Mas, na comunidade de fotografia, a escolha da ferramenta para os cliques e da própria Luisa como profissional gerou polêmica. Houve quem criticasse se o resultado seria profissional e até quem questionasse se ela não teria uma ligação mais próxima com Kira ou com a Apple — que, apesar de citada inúmeras vezes durante a divulgação do "Firsts", não forneceu material ou patrocínio para ela, segundo Luísa.
"Com o smartphone, todo o mundo tem uma câmera no bolso, mas não significa que todo mundo seja fotógrafo. Do mesmo jeito que carregando uma caneta e papel no bolso não significa que você seja escritor. Se você permanece em um debate em torno dos aspectos técnicos, você estará sempre longe da experiência real. As ferramentas são apenas um meio. Elas ajudam no processo, mas não criam. Acredito que, com esse projeto, conseguimos inspirar fotógrafos aficionados que só dispõem de um telefone no momento", refletiu durante o papo com o UOL.
Luisa faz questão de responder as críticas sobre sua escolha e seu papel na concepção do "Firsts", segundo ela, por respeito aos colegas e por ainda considerar o meio muito egoísta. Em um post no Facebook, ela escreveu: "Foi sorte? Sim, muita. Mas só com sorte não teria conseguido fazer 12 capas. Ela tem amigas lá dentro? Antes, não. Agora tenho um monte de amigas fantásticas lá dentro. Prostituindo a fotografia?
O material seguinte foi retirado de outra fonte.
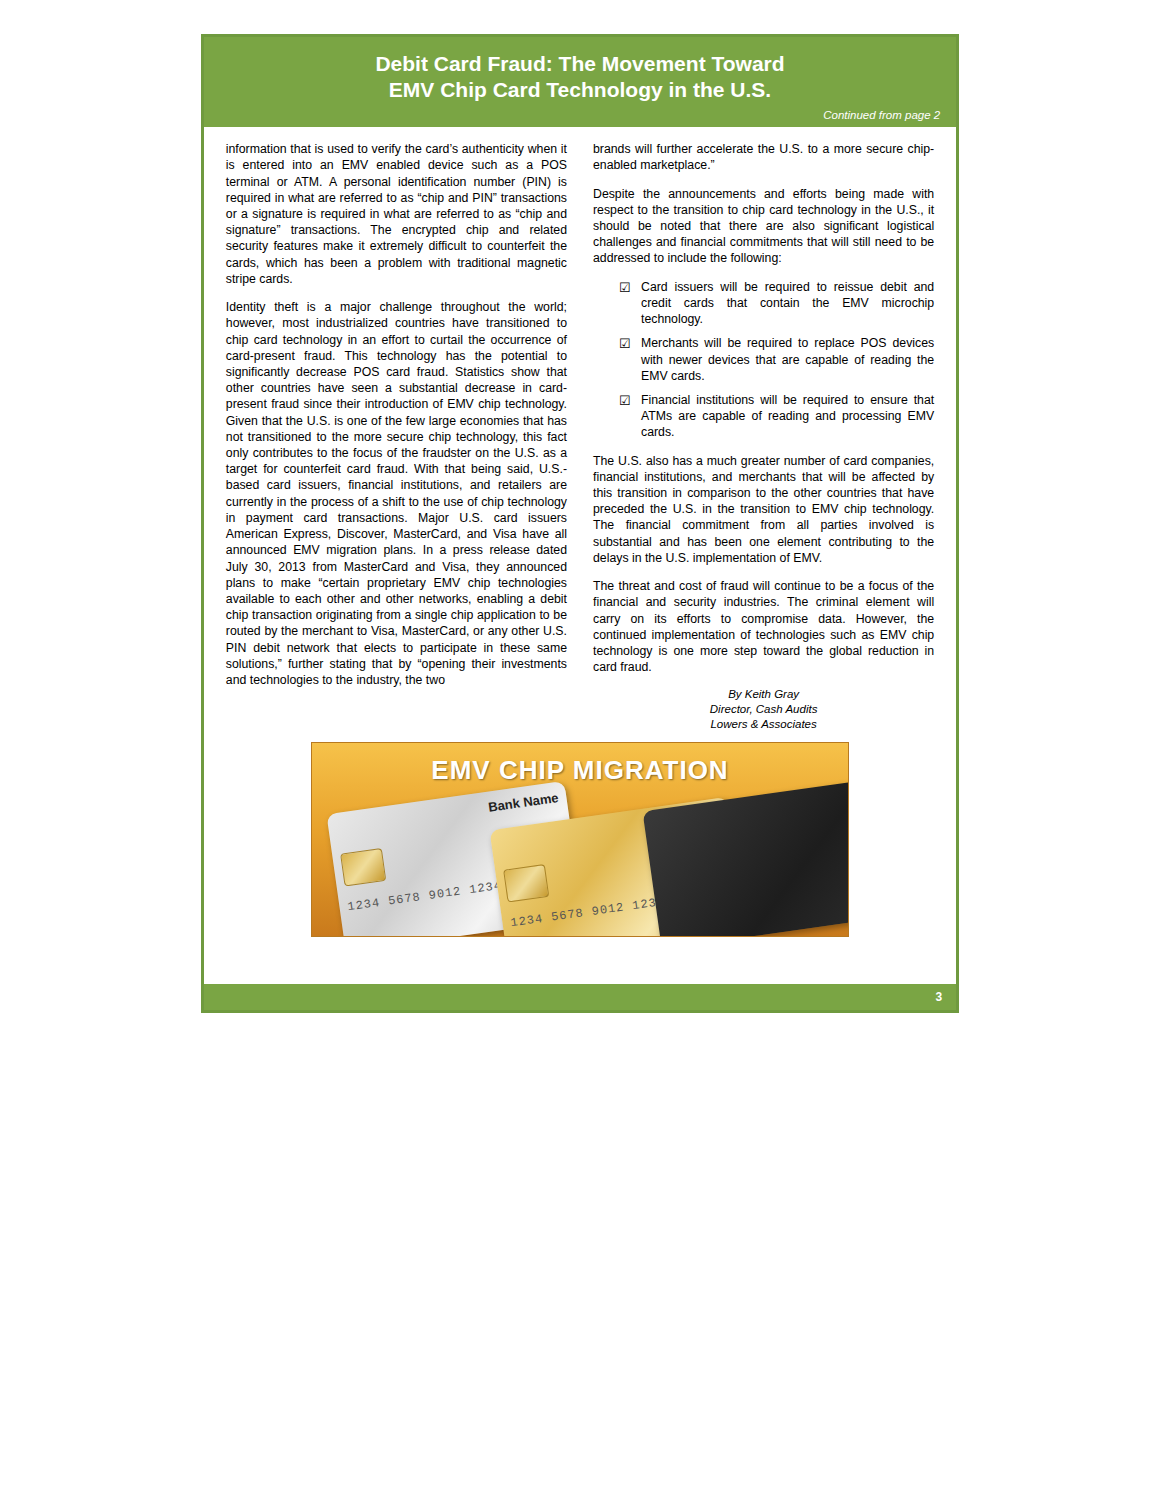Debit Card Fraud: The Movement Toward
EMV Chip Card Technology in the U.S.
Continued from page 2
information that is used to verify the card’s authenticity when it is entered into an EMV enabled device such as a POS terminal or ATM. A personal identification number (PIN) is required in what are referred to as “chip and PIN” transactions or a signature is required in what are referred to as “chip and signature” transactions. The encrypted chip and related security features make it extremely difficult to counterfeit the cards, which has been a problem with traditional magnetic stripe cards.
Identity theft is a major challenge throughout the world; however, most industrialized countries have transitioned to chip card technology in an effort to curtail the occurrence of card-present fraud. This technology has the potential to significantly decrease POS card fraud. Statistics show that other countries have seen a substantial decrease in card-present fraud since their introduction of EMV chip technology. Given that the U.S. is one of the few large economies that has not transitioned to the more secure chip technology, this fact only contributes to the focus of the fraudster on the U.S. as a target for counterfeit card fraud. With that being said, U.S.-based card issuers, financial institutions, and retailers are currently in the process of a shift to the use of chip technology in payment card transactions. Major U.S. card issuers American Express, Discover, MasterCard, and Visa have all announced EMV migration plans. In a press release dated July 30, 2013 from MasterCard and Visa, they announced plans to make “certain proprietary EMV chip technologies available to each other and other networks, enabling a debit chip transaction originating from a single chip application to be routed by the merchant to Visa, MasterCard, or any other U.S. PIN debit network that elects to participate in these same solutions,” further stating that by “opening their investments and technologies to the industry, the two
brands will further accelerate the U.S. to a more secure chip-enabled marketplace.”
Despite the announcements and efforts being made with respect to the transition to chip card technology in the U.S., it should be noted that there are also significant logistical challenges and financial commitments that will still need to be addressed to include the following:
Card issuers will be required to reissue debit and credit cards that contain the EMV microchip technology.
Merchants will be required to replace POS devices with newer devices that are capable of reading the EMV cards.
Financial institutions will be required to ensure that ATMs are capable of reading and processing EMV cards.
The U.S. also has a much greater number of card companies, financial institutions, and merchants that will be affected by this transition in comparison to the other countries that have preceded the U.S. in the transition to EMV chip technology. The financial commitment from all parties involved is substantial and has been one element contributing to the delays in the U.S. implementation of EMV.
The threat and cost of fraud will continue to be a focus of the financial and security industries. The criminal element will carry on its efforts to compromise data. However, the continued implementation of technologies such as EMV chip technology is one more step toward the global reduction in card fraud.
By Keith Gray
Director, Cash Audits
Lowers & Associates
EMV CHIP MIGRATION
Bank Name
1234 5678 9012 1234
Bank Name
1234 5678 9012 1234
3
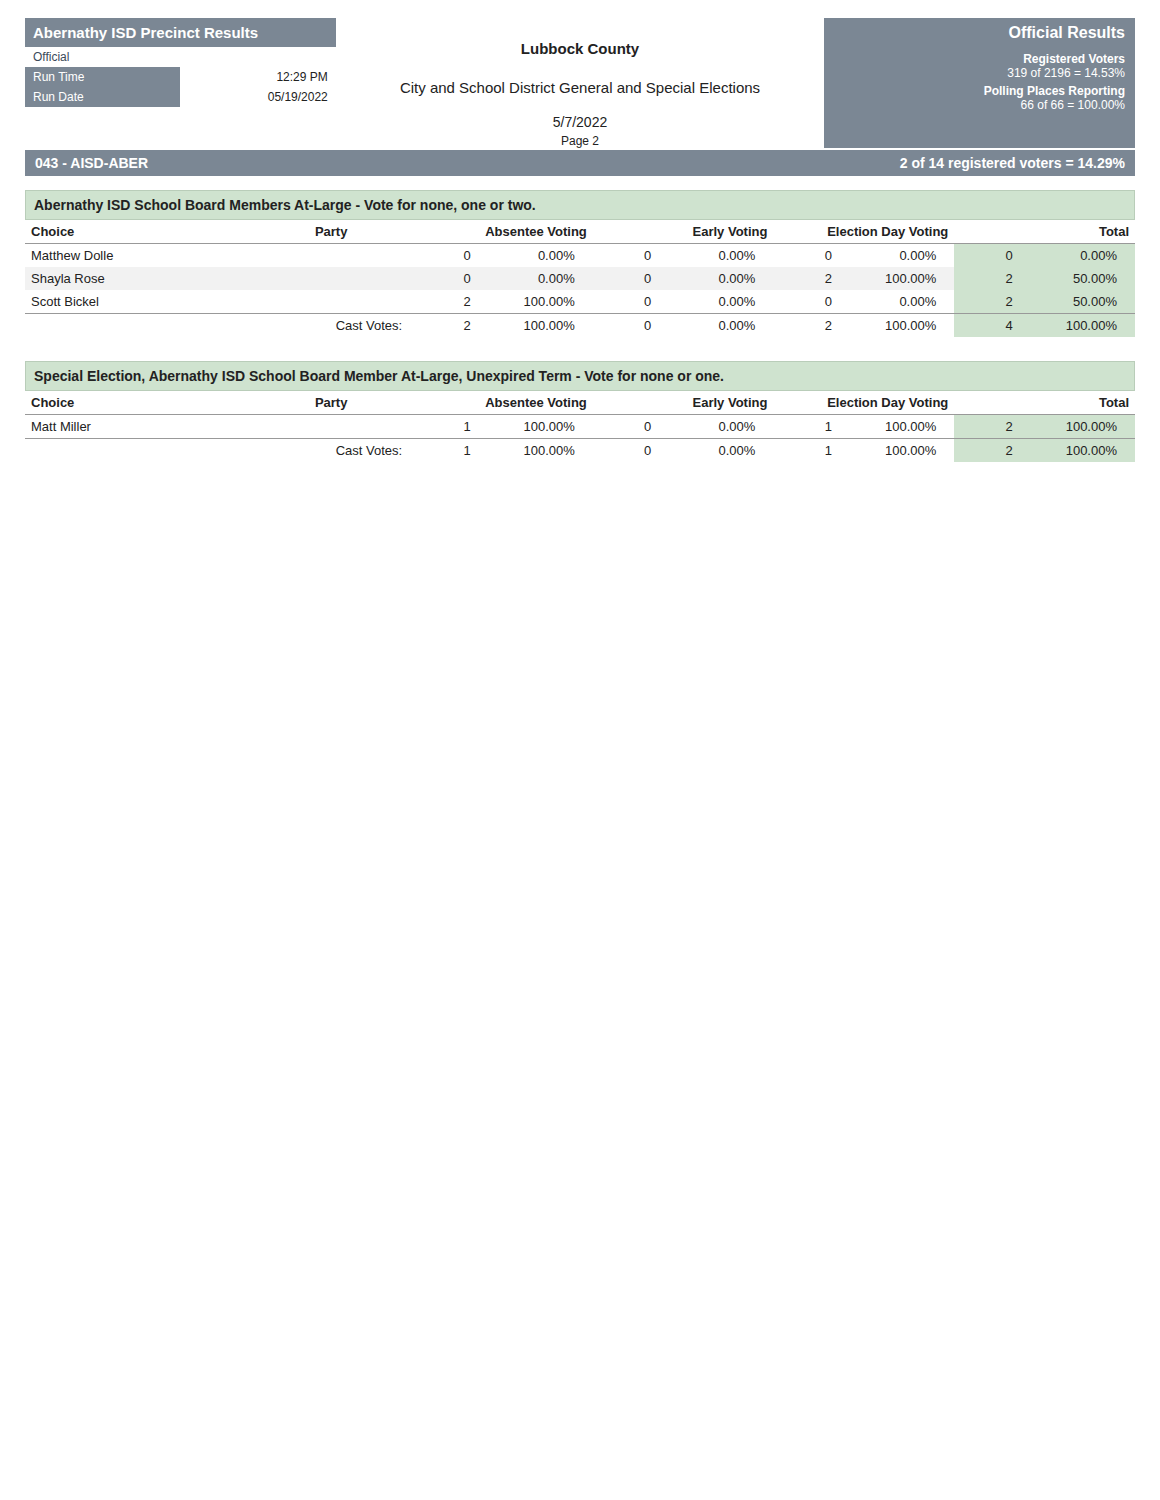Abernathy ISD Precinct Results
Official
Run Time
12:29 PM
Run Date
05/19/2022
Lubbock County
City and School District General and Special Elections
5/7/2022
Page 2
Official Results
Registered Voters
319 of 2196 = 14.53%
Polling Places Reporting
66 of 66 = 100.00%
043 - AISD-ABER 2 of 14 registered voters = 14.29%
Abernathy ISD School Board Members At-Large - Vote for none, one or two.
| Choice | Party | Absentee Voting | Early Voting | Election Day Voting | Total |
| --- | --- | --- | --- | --- | --- |
| Matthew Dolle | | 0 | 0.00% | 0 | 0.00% | 0 | 0.00% | 0 | 0.00% |
| Shayla Rose | | 0 | 0.00% | 0 | 0.00% | 2 | 100.00% | 2 | 50.00% |
| Scott Bickel | | 2 | 100.00% | 0 | 0.00% | 0 | 0.00% | 2 | 50.00% |
| Cast Votes: | 2 | 100.00% | 0 | 0.00% | 2 | 100.00% | 4 | 100.00% |
Special Election, Abernathy ISD School Board Member At-Large, Unexpired Term - Vote for none or one.
| Choice | Party | Absentee Voting | Early Voting | Election Day Voting | Total |
| --- | --- | --- | --- | --- | --- |
| Matt Miller | | 1 | 100.00% | 0 | 0.00% | 1 | 100.00% | 2 | 100.00% |
| Cast Votes: | 1 | 100.00% | 0 | 0.00% | 1 | 100.00% | 2 | 100.00% |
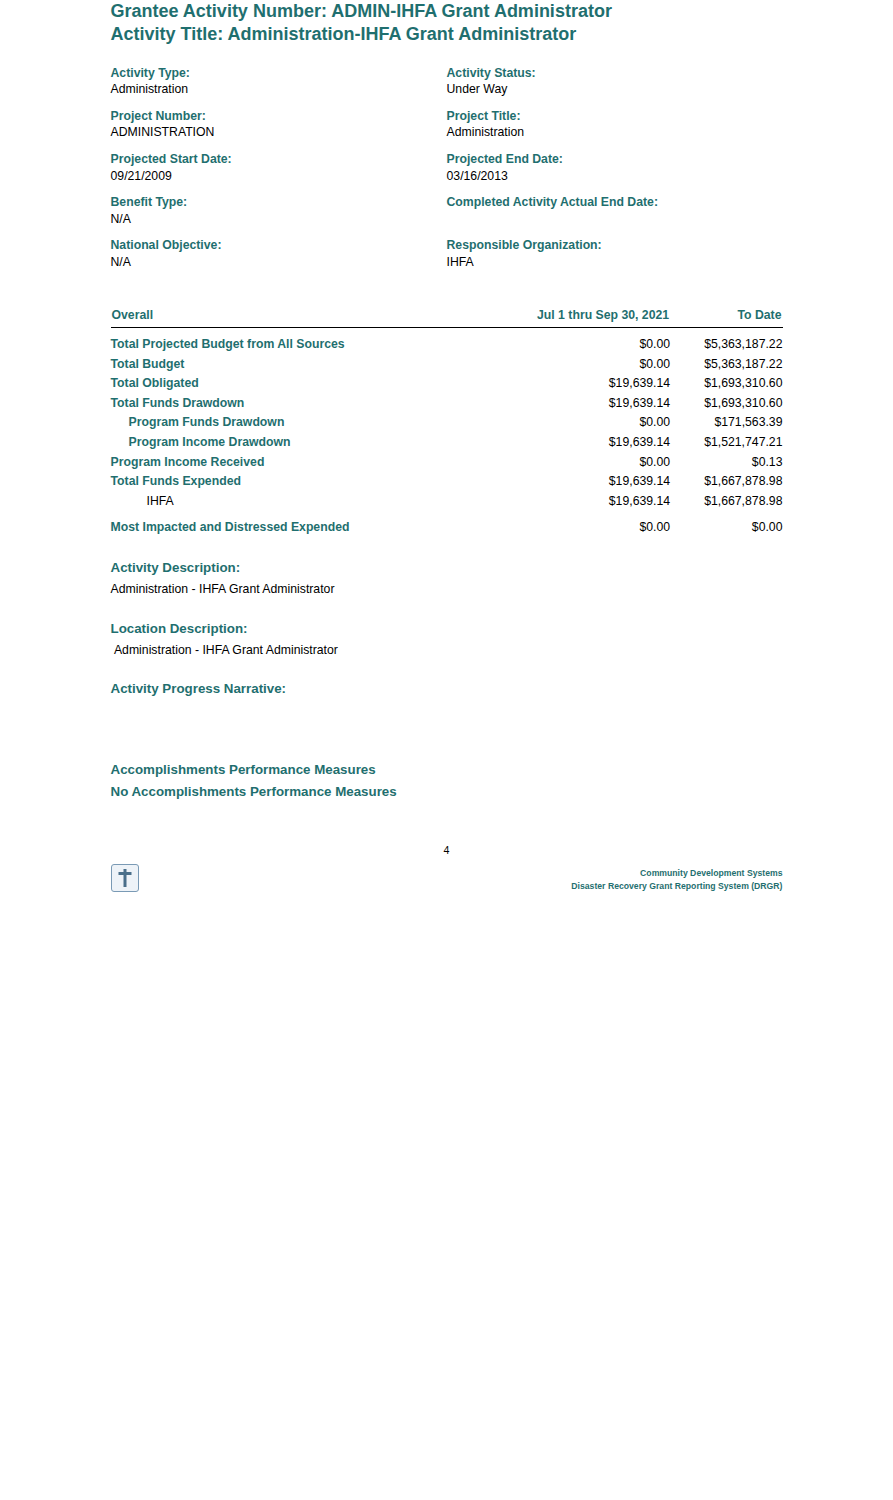Grantee Activity Number: ADMIN-IHFA Grant Administrator Activity Title: Administration-IHFA Grant Administrator
| Activity Type: Administration | Activity Status: Under Way |
| Project Number: ADMINISTRATION | Project Title: Administration |
| Projected Start Date: 09/21/2009 | Projected End Date: 03/16/2013 |
| Benefit Type: N/A | Completed Activity Actual End Date: |
| National Objective: N/A | Responsible Organization: IHFA |
| Overall | Jul 1 thru Sep 30, 2021 | To Date |
| --- | --- | --- |
| Total Projected Budget from All Sources | $0.00 | $5,363,187.22 |
| Total Budget | $0.00 | $5,363,187.22 |
| Total Obligated | $19,639.14 | $1,693,310.60 |
| Total Funds Drawdown | $19,639.14 | $1,693,310.60 |
| Program Funds Drawdown | $0.00 | $171,563.39 |
| Program Income Drawdown | $19,639.14 | $1,521,747.21 |
| Program Income Received | $0.00 | $0.13 |
| Total Funds Expended | $19,639.14 | $1,667,878.98 |
| IHFA | $19,639.14 | $1,667,878.98 |
| Most Impacted and Distressed Expended | $0.00 | $0.00 |
Activity Description:
Administration - IHFA Grant Administrator
Location Description:
Administration - IHFA Grant Administrator
Activity Progress Narrative:
Accomplishments Performance Measures
No Accomplishments Performance Measures
4
Community Development Systems
Disaster Recovery Grant Reporting System (DRGR)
A única prostituição é a do fotógrafo que tem que fotografar imagens que não o emocionam, dia após dia".
O projeto "Firsts" e o poder feminino
Em sua primeira viagem à Nova York para uma reunião do "Firsts", em agosto de 2016, Luisa encontrou uma pauta ainda tímida, mas que logo evoluiu e mapeou quais mulheres foram pioneiras ao quebrar o teto de vidro de seus nichos e abrir espaços para que outras se tornassem tão bem sucedidas quanto elas. Oprah Winfrey, Selena Gomez, Serena Williams e Hillary Clinton são apenas algumas das famosas, que se uniram à diplomatas, cientistas e mais. "Ninguém nunca imaginaria que o projeto tomaria esta forma e seria algo tão grande. Começamos com uma dúzia de fotos e foi crescendo".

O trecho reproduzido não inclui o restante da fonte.